*Data for processing*

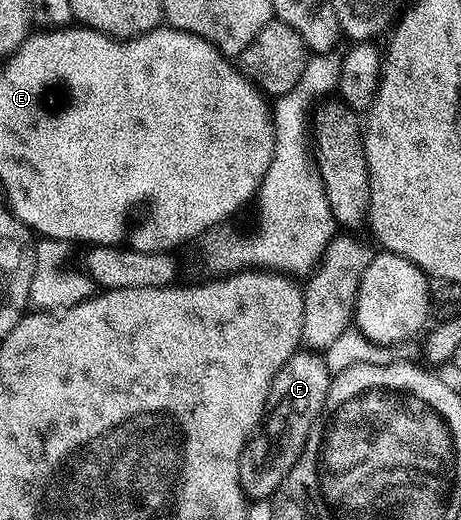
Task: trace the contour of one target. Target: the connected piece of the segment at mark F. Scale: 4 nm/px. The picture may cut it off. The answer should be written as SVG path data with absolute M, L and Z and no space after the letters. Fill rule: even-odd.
M309 350L294 352L292 358L284 362L280 374L276 374L274 385L271 386L266 399L266 415L262 418L261 427L278 428L278 445L274 445L268 437L262 436L263 434L255 434L242 451L240 486L242 493L251 501L270 500L292 470L292 466L296 466L310 431L316 427L316 421L323 415L331 379L332 374L325 359L319 353Z

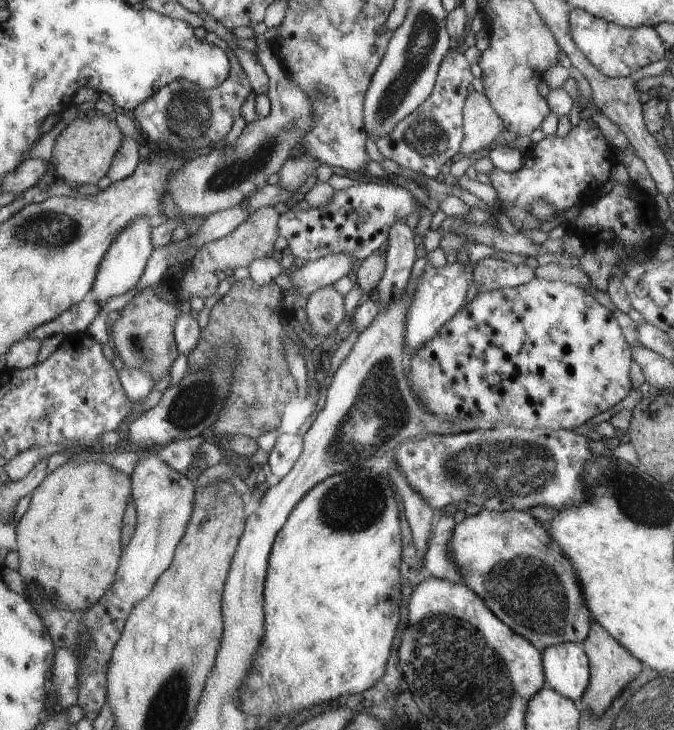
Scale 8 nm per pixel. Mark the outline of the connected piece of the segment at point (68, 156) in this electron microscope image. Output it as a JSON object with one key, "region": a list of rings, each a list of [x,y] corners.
{"region":[[[95,114],[89,119],[75,118],[59,129],[59,136],[52,146],[55,177],[61,178],[66,183],[81,186],[96,184],[100,178],[108,174],[112,159],[115,158],[124,138],[115,120],[108,119],[103,114],[101,116]]]}

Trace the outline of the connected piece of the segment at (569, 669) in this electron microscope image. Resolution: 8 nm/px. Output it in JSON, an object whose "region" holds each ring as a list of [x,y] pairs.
{"region":[[[572,642],[554,644],[541,651],[541,656],[544,660],[545,684],[555,692],[561,693],[561,696],[572,700],[575,704],[585,694],[591,678],[588,656],[585,656],[583,651],[584,648],[581,648],[581,643]]]}

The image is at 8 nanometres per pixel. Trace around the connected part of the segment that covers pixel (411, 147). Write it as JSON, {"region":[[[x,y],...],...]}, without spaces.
{"region":[[[467,22],[463,34],[456,39],[455,46],[443,56],[429,96],[407,116],[401,118],[389,134],[379,136],[375,140],[374,143],[383,159],[390,160],[402,168],[408,168],[409,172],[421,173],[433,179],[440,174],[441,166],[449,164],[451,156],[458,152],[463,138],[462,106],[468,95],[467,86],[471,84],[473,76],[469,62],[463,53],[457,51],[457,48],[469,32],[470,27]]]}

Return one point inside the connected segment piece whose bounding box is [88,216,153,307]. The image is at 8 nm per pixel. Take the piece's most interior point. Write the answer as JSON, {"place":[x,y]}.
{"place":[119,270]}

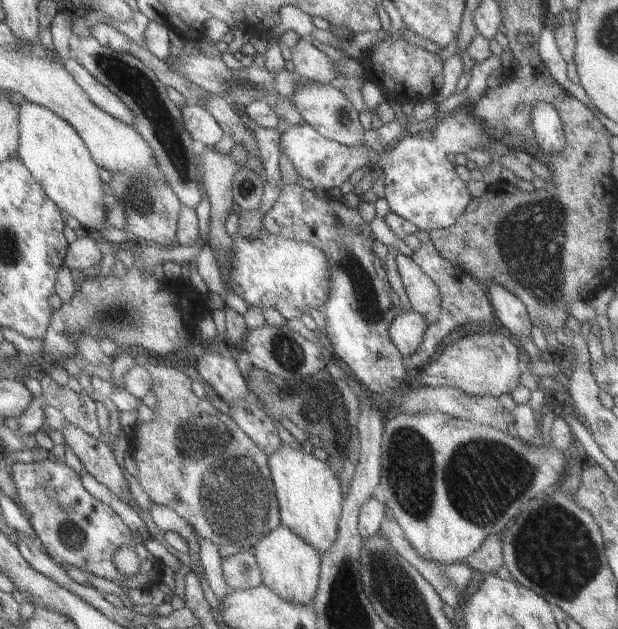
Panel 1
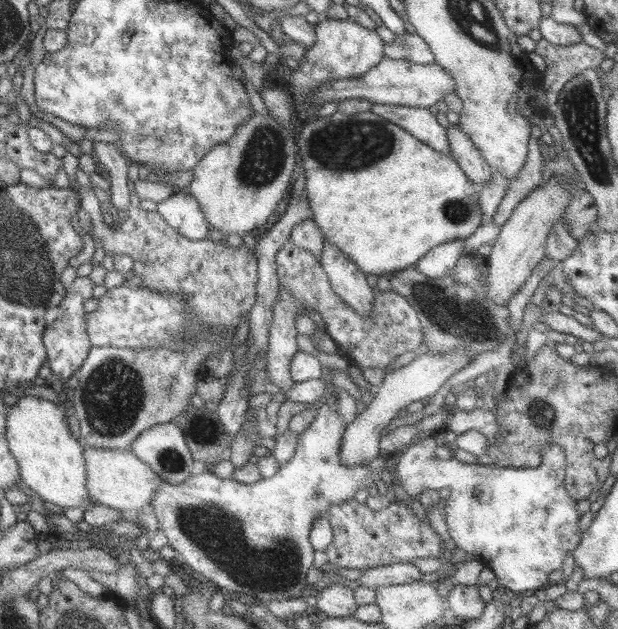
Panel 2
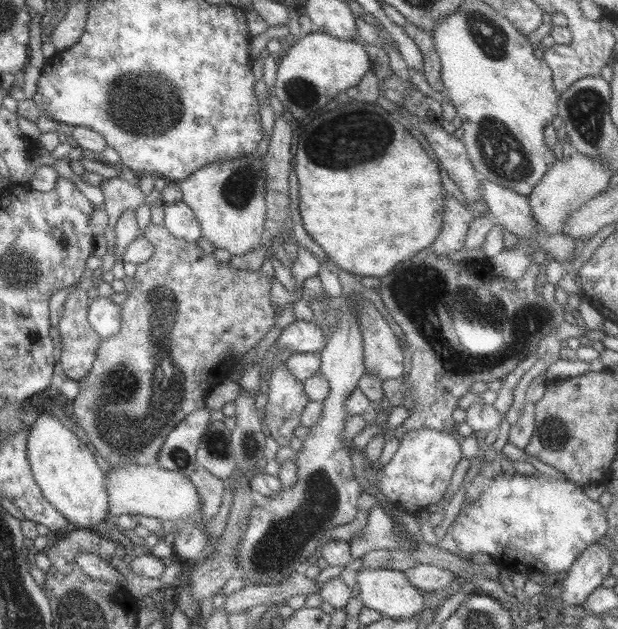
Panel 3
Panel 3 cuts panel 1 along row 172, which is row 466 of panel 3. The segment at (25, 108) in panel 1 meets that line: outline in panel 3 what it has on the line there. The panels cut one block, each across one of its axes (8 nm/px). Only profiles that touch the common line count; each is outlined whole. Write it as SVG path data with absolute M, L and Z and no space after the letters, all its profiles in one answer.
M52 414L37 415L35 422L26 429L25 460L43 498L65 517L70 528L90 530L95 524L104 522L108 516L108 498L103 486L103 472L85 440L78 438Z

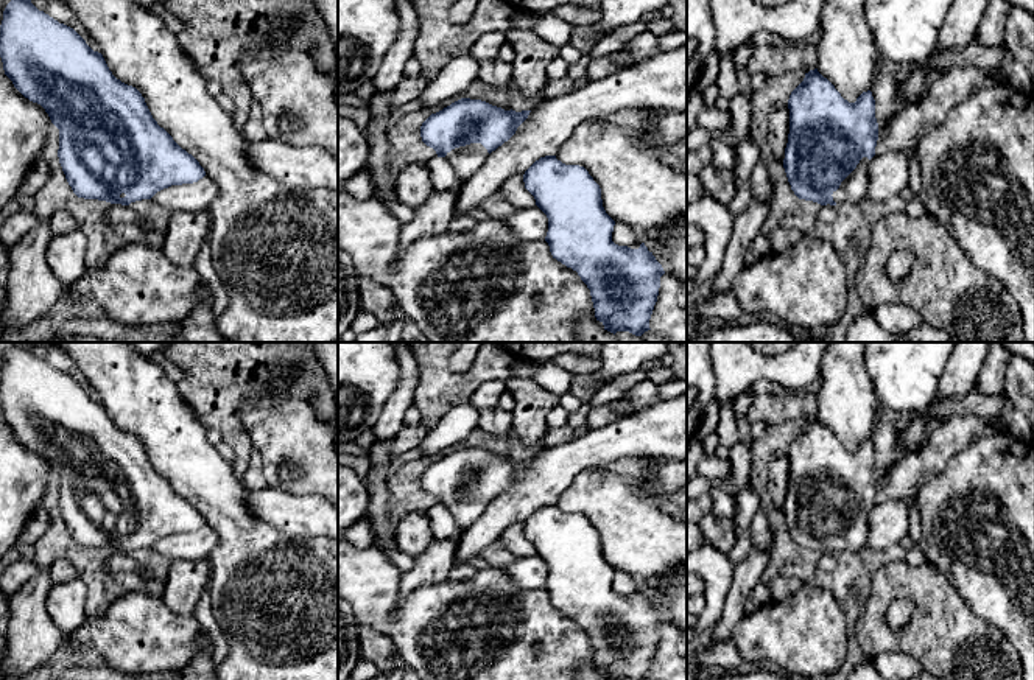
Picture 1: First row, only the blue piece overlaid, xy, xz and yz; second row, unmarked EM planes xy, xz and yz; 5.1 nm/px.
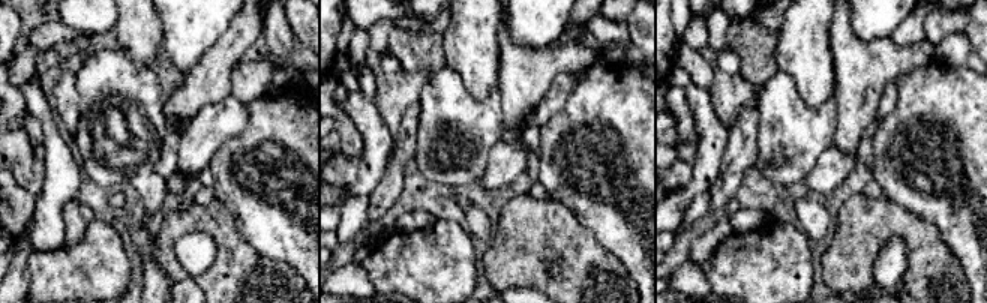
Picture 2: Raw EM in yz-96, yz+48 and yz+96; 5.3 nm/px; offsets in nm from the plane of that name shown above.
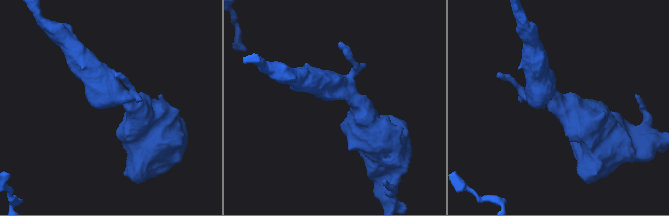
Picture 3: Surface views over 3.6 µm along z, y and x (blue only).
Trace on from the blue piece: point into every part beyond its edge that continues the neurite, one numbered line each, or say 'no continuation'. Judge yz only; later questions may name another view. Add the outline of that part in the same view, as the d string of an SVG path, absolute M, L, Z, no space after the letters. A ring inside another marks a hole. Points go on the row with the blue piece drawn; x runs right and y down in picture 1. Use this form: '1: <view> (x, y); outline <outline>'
1: yz (854, 189); outline M863 157L856 168L841 182L839 188L833 191L833 201L836 204L852 202L860 207L867 204L867 166L869 159Z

*What you need to do*
Set down every record once more, word for word, without pictures.

*Output for this exercise*
Task: trace the contour of one target. Target: the connected piece of the segment at mark F. Scale: 4 nm/px. The picture may cut it off. The answer should be written as SVG path data with absolute M, L and Z and no space after the letters. Fill rule: even-odd.
M309 350L294 352L292 358L284 362L280 374L276 374L274 385L271 386L266 399L266 415L262 418L261 427L278 428L278 445L274 445L268 437L262 436L263 434L255 434L242 451L240 486L242 493L251 501L270 500L292 470L292 466L296 466L310 431L316 427L316 421L323 415L331 379L332 374L325 359L319 353Z

Scale 8 nm per pixel. Mark the outline of the connected piece of the segment at point (68, 156) in this electron microscope image. Output it as a JSON object with one key, "region": a list of rings, each a list of [x,y] corners.
{"region":[[[95,114],[89,119],[75,118],[59,129],[59,136],[52,146],[55,177],[61,178],[66,183],[81,186],[96,184],[100,178],[108,174],[112,159],[115,158],[124,138],[115,120],[108,119],[103,114],[101,116]]]}

Trace the outline of the connected piece of the segment at (569, 669) in this electron microscope image. Resolution: 8 nm/px. Output it in JSON, an object whose "region" holds each ring as a list of [x,y] pairs.
{"region":[[[572,642],[554,644],[541,651],[541,656],[544,660],[545,684],[555,692],[561,693],[561,696],[572,700],[575,704],[585,694],[591,678],[588,656],[585,656],[583,651],[584,648],[581,648],[581,643]]]}

The image is at 8 nanometres per pixel. Trace around the connected part of the segment that covers pixel (411, 147). Write it as JSON, {"region":[[[x,y],...],...]}, without spaces.
{"region":[[[467,22],[463,34],[456,39],[455,46],[443,56],[429,96],[407,116],[401,118],[389,134],[379,136],[375,140],[374,143],[383,159],[390,160],[402,168],[408,168],[409,172],[421,173],[433,179],[440,174],[441,166],[449,164],[451,156],[458,152],[463,138],[462,106],[468,95],[467,86],[471,84],[473,76],[469,62],[463,53],[457,51],[457,48],[469,32],[470,27]]]}

Return one point inside the connected segment piece whose bounding box is [88,216,153,307]. The image is at 8 nm per pixel. Take the piece's most interior point. Write the answer as JSON, {"place":[x,y]}.
{"place":[119,270]}

Panel 1
Panel 2
Panel 3
Panel 3 cuts panel 1 along row 172, which is row 466 of panel 3. The segment at (25, 108) in panel 1 meets that line: outline in panel 3 what it has on the line there. The panels cut one block, each across one of its axes (8 nm/px). Only profiles that touch the common line count; each is outlined whole. Write it as SVG path data with absolute M, L and Z and no space after the letters, all its profiles in one answer.
M52 414L37 415L35 422L26 429L25 460L43 498L65 517L70 528L90 530L95 524L104 522L108 516L108 498L103 486L103 472L85 440L78 438Z

Picture 1: First row, only the blue piece overlaid, xy, xz and yz; second row, unmarked EM planes xy, xz and yz; 5.1 nm/px.
Picture 2: Raw EM in yz-96, yz+48 and yz+96; 5.3 nm/px; offsets in nm from the plane of that name shown above.
Picture 3: Surface views over 3.6 µm along z, y and x (blue only).
Trace on from the blue piece: point into every part beyond its edge that continues the neurite, one numbered line each, or say 'no continuation'. Judge yz only; later questions may name another view. Add the outline of that part in the same view, as the d string of an SVG path, absolute M, L, Z, no space after the letters. A ring inside another marks a hole. Points go on the row with the blue piece drawn; x runs right and y down in picture 1. Use this form: '1: <view> (x, y); outline <outline>'
1: yz (854, 189); outline M863 157L856 168L841 182L839 188L833 191L833 201L836 204L852 202L860 207L867 204L867 166L869 159Z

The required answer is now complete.